■ EXERCISE INSTRUCTIONS: Tally how many lines in the entries below contain the word "Partner", and reply with that number alone.

-------- PROVIDED ENTRIES

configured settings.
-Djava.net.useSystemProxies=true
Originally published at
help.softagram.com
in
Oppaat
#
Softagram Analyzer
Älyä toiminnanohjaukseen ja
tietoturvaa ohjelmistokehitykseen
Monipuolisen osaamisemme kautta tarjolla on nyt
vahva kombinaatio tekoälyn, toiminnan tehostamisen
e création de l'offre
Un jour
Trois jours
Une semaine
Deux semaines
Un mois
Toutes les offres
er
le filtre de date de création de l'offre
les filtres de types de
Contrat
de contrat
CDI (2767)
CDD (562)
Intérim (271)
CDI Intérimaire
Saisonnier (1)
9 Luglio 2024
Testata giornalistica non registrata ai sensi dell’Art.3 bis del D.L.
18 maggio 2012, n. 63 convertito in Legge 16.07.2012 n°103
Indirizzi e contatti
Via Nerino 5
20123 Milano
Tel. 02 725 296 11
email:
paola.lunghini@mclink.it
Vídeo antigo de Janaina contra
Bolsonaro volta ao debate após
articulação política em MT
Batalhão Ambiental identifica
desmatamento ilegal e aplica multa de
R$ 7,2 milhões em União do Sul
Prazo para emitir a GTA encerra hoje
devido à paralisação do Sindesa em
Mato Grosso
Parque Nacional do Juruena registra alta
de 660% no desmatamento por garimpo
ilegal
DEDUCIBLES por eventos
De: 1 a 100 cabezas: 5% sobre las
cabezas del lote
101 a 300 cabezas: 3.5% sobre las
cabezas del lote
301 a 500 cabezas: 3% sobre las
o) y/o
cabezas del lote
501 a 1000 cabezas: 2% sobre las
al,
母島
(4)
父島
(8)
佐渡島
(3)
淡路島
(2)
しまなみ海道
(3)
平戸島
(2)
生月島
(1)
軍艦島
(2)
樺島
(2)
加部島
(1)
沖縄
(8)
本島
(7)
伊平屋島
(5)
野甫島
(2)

----------------
-------- PROVIDED ENTRIES

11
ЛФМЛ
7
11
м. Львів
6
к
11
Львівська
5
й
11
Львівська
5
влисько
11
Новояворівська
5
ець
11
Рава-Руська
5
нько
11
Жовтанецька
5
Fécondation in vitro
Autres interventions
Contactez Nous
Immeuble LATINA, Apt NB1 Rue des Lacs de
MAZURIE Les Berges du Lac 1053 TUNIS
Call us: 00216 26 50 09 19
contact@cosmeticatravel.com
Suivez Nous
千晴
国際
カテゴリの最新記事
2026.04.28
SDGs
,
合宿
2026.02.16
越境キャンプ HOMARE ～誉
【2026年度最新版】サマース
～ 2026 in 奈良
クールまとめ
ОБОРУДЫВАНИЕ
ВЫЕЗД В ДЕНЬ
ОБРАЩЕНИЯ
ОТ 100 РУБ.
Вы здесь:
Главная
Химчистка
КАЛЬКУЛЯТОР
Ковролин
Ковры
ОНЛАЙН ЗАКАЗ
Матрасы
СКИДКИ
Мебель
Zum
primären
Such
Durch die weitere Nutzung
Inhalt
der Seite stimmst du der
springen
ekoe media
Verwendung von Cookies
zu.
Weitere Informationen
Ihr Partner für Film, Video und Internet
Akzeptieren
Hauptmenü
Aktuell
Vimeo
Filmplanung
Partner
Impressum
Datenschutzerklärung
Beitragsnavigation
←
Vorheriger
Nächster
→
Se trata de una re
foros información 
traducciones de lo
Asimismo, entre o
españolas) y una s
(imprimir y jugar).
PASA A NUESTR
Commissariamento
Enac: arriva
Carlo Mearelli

----------------
-------- PROVIDED ENTRIES

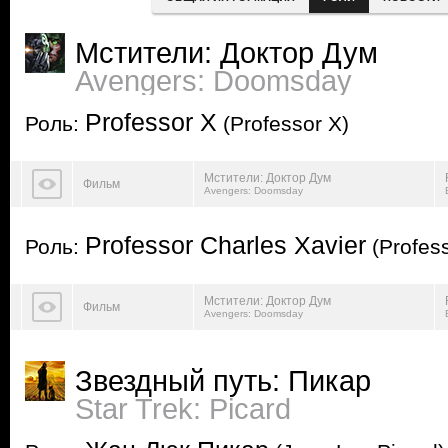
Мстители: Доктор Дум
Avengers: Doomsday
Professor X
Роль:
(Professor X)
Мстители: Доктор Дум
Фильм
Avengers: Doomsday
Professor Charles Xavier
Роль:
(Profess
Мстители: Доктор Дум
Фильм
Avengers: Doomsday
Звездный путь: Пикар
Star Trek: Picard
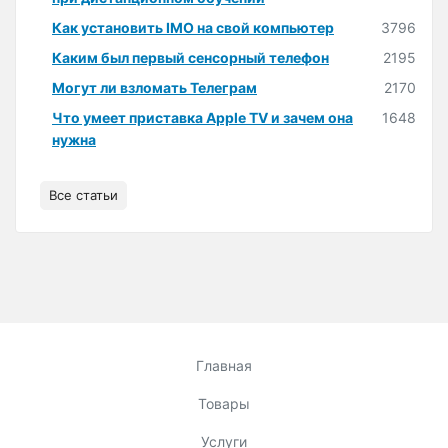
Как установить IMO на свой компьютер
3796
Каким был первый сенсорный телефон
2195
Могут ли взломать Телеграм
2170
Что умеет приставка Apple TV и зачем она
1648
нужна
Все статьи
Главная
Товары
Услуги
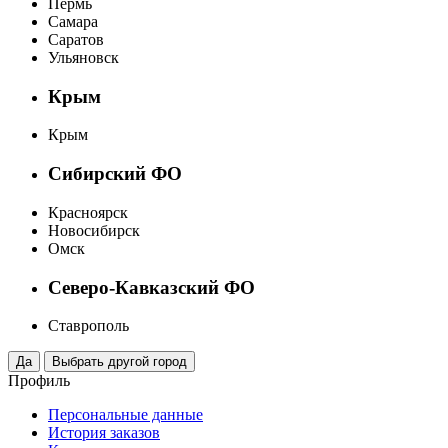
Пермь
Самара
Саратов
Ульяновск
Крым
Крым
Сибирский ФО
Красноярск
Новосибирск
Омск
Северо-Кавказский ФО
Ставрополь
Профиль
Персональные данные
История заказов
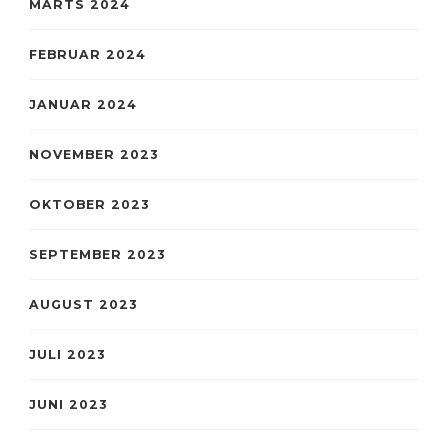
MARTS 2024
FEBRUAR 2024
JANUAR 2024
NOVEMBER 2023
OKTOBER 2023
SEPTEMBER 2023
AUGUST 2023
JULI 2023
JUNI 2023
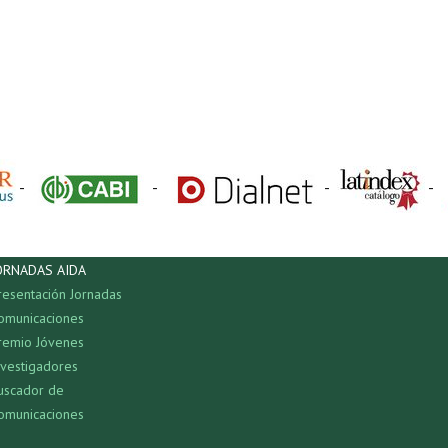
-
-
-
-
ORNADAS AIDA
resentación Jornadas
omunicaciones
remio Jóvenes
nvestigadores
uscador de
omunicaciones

----------------

■ SOLUTION TO THE PROBLEM: 2